Page-level text extractions =>
⟨

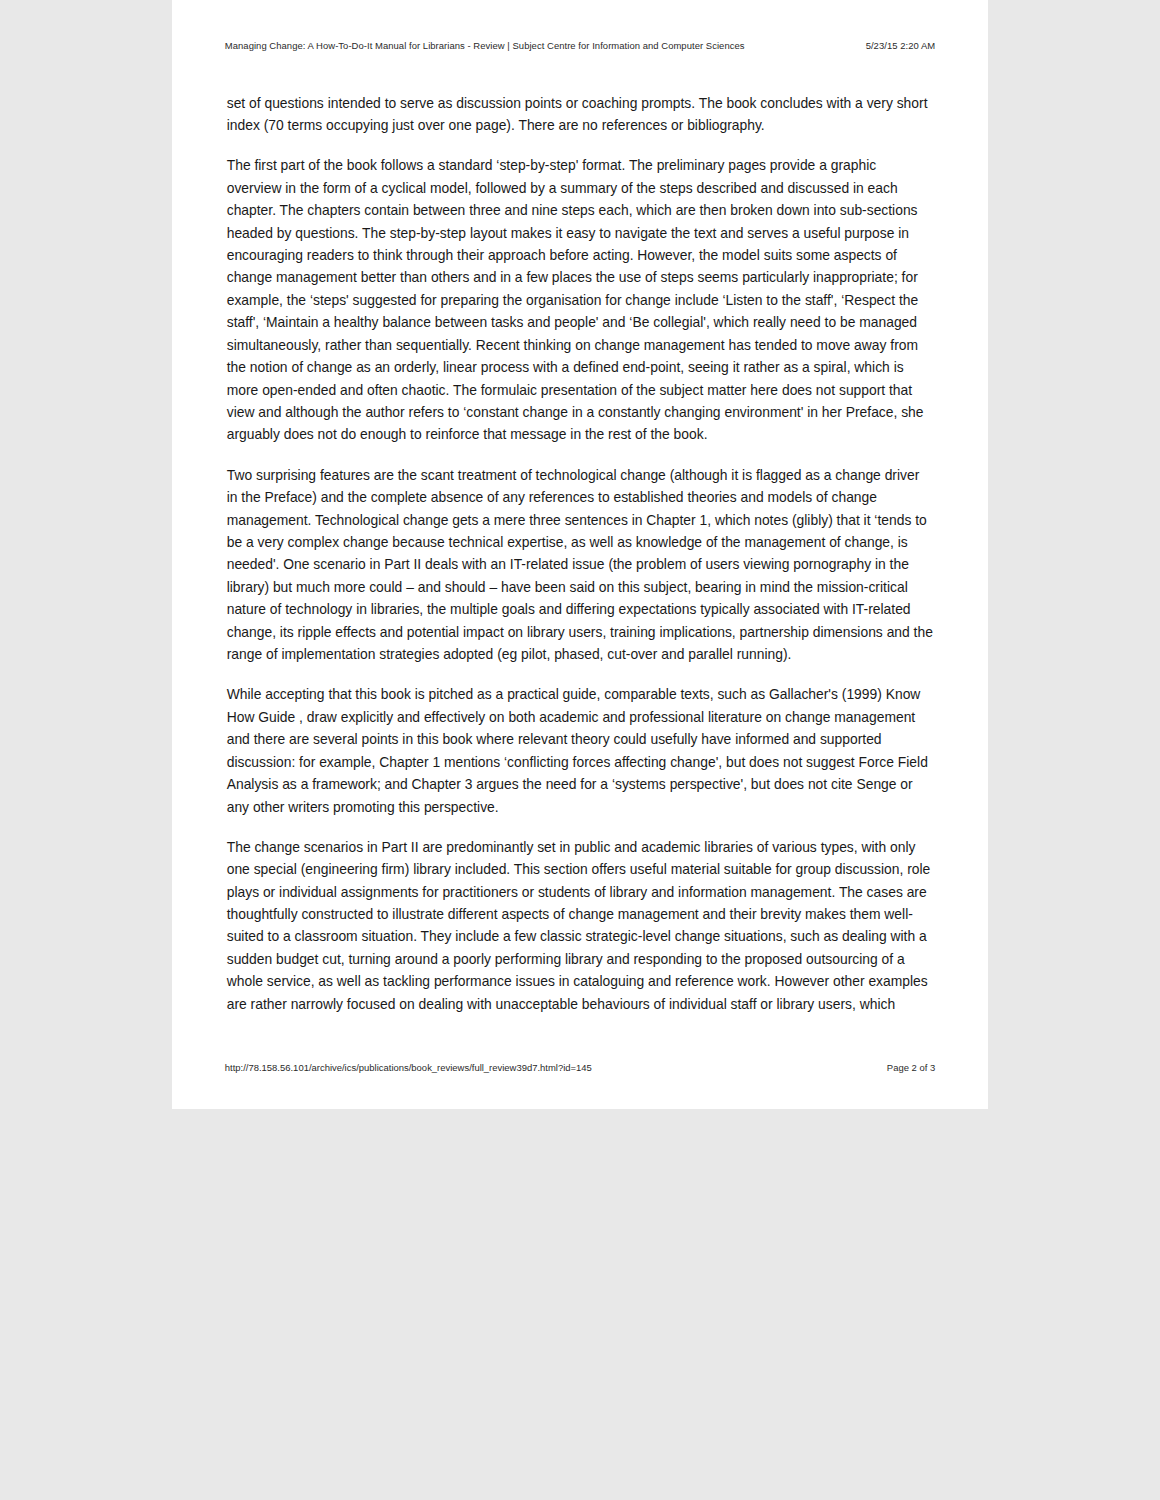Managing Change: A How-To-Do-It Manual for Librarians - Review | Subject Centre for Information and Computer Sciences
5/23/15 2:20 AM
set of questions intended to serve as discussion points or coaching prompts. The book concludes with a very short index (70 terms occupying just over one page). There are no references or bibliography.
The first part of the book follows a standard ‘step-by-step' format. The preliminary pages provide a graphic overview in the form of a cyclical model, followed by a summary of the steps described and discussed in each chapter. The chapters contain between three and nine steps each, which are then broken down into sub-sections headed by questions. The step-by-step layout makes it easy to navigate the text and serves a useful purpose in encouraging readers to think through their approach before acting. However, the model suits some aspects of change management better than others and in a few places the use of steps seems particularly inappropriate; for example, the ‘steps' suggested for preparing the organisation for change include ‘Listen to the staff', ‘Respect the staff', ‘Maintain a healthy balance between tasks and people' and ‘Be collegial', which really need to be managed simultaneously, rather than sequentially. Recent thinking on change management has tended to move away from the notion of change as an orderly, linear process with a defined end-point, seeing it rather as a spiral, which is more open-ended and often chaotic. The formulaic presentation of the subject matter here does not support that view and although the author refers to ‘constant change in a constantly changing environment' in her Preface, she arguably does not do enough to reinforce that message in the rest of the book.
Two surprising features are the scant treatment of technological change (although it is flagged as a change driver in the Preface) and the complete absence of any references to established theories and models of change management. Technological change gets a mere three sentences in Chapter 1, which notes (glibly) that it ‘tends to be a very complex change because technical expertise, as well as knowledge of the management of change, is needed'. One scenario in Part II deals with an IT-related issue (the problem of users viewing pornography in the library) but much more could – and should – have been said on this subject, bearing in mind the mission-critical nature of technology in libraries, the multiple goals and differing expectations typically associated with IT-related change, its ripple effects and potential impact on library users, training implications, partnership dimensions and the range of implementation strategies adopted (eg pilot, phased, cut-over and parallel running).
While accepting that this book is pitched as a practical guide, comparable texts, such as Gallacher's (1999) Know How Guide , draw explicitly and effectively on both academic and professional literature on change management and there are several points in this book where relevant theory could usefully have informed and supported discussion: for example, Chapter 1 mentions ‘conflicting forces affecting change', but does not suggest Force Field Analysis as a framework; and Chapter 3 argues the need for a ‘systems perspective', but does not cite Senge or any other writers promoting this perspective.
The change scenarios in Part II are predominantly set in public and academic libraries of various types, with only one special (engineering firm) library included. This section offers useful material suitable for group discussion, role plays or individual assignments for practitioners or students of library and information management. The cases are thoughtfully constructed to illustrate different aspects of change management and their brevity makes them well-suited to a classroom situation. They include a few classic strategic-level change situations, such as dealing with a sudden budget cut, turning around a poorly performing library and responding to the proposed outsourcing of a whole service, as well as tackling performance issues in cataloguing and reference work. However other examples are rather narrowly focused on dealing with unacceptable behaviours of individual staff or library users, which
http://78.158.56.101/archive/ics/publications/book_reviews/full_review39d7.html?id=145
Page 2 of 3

⟩

Work order => Please repeat, with no pictures, each line from the start of the records above through the line with "set of questions", inclusive, and only those.

Worked solution =>
Managing Change: A How-To-Do-It Manual for Librarians - Review | Subject Centre for Information and Computer Sciences
5/23/15 2:20 AM
set of questions intended to serve as discussion points or coaching prompts. The book concludes with a very short index (70 terms occupying just over one page). There are no references or bibliography.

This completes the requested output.